Panorama 2005: o ano da melancolia
09/03/2025
O Panorama costumava acontecer em março, mas, em 2005, eu não consegui nem dinheiro nem apoio para realizar naquele mês. Nada, nem míseros centavos. Joguei para agosto e consegui alguma coisa além do nada que já estava garantido. Passados os anos iniciais, a euforia do começo, eu já estava sem fôlego. A Sala Walter da Silveira continuava como sede do festival, mas já estava em franca decadência. Os projetores estavam sucateados e o som não era bom. Não havia perspectiva para melhorias para a Walter “Sibéria” da Silveira. Ali, os filmes se perdiam, o público não gostava com justiça das sessões que eram promovidas. Eu sentia falta de uma casa para realizar o festival.
Por outro lado, o projeto de reconstrução do Cine Glauber Rocha parecia impossível de acontecer. Já eram passados cinco anos desde que eu tinha dado início à idéia, mas nada de concreto acontecia.
Em 2005, ano da depressão, decidi que eu iria me despedir do Panorama e, também do projeto do Glauber. Chega!, disse eu.
Marília Hughes Guerreiro, em seu primeiro Panorama dela, me dava ânimo e me dizia que as coisas não terminariam ali. Eu, descrente, buscava um grande finale. Decidimos realizar uma sessão de cinema nas ruínas do Glauber Rocha.
Eu escolhi Betânia Bem de Perto, média de Julio Bressane e Eduardo Escorel, para exibir naquele cinema sem teto. Passei algum tempo negociando com Bressane, que não era lá gentil comigo, mas acabou cedendo. Escorel liberou de imediato.

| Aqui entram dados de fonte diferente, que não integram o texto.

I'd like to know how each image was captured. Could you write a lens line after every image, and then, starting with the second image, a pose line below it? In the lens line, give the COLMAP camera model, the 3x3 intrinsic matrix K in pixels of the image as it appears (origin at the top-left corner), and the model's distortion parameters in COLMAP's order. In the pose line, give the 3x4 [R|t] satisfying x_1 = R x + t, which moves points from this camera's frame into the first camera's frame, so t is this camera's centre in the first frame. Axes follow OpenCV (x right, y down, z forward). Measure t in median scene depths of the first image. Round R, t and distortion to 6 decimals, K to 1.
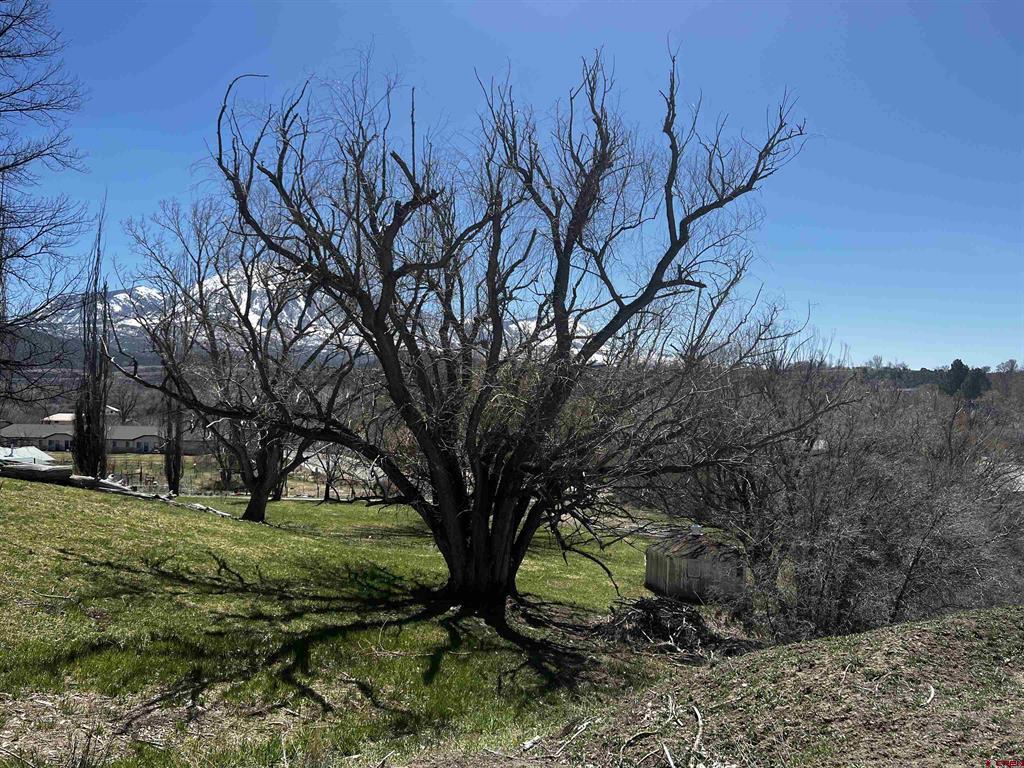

Betânia Bem de Perto tinha a textura da melancolia que a gente procurava. Uma incompletude na despedida anunciada. Decidimos não ficar somente no passado e convidamos os curtas Vinil Verde, de Kleber Mendonça Filho, e Entre Paredes, de Eric Laurence. Dois filmes pernambucanos que tinham sido exibidos em Cannes e mostrava a força do cinema daquele estado.
A semana toda do Panorama foi chuvosa e, como eu disse, o Glauber estava sem teto. Tudo indicava que nosso plano melancólico seria abortado. Mas, o domingo amanheceu sem nuvens. Decidimos arriscar!
Fomos cedo para o Cine Glauber Rocha. Acelino Freitas, projecionista à moda antiga, sujeito que entende mais de projeção que qualquer um que já conheci, levou um projetor 35mm para o andar de cima do cinema. Ele montou uma telona na paredes envelhecidas, mas bem robustas. As paredes do Glauber guardavam riscos de desenhos de Mário Cravo e Carybé, pouco se salvava. Mas, estavam lá e era possível imaginarmos quantas histórias aconteceram naquela sala que chegou a abrigar milhares de sessões e memórias! Quantos casais começaram suas vidas ali, naquele cinema.
Na parte de baixo, colocamos troncos de madeira, resquícios do telhado, que se tornaram bancos improvisados. A noite chegou e nada de chuva. Céu estrelado e os espectadores começavam a chegar. Cerca de 150 pessoas presenciaram uma das mais lindas sessões de cinema que eu já montei.
Kleber Mendonça e Emilieu Lesclaux estavam com a gente. Eles, amantes das salas de cinema, estavam emocionados. Marília e eu, também. Aquela que era para ser o símbolo do fim de dois dos meus mais preciosos projetos, acabou por me dar alegria e ânimo gigantes. A luta iria continuar!
Obs: Marília e eu fizemos o curta sobre a história do Cine Guarani, que passou a se chamar Glauber Rocha em 1981. No final do curta, estão algumas imagens dessa linda sessão de cinema realizada em 2005.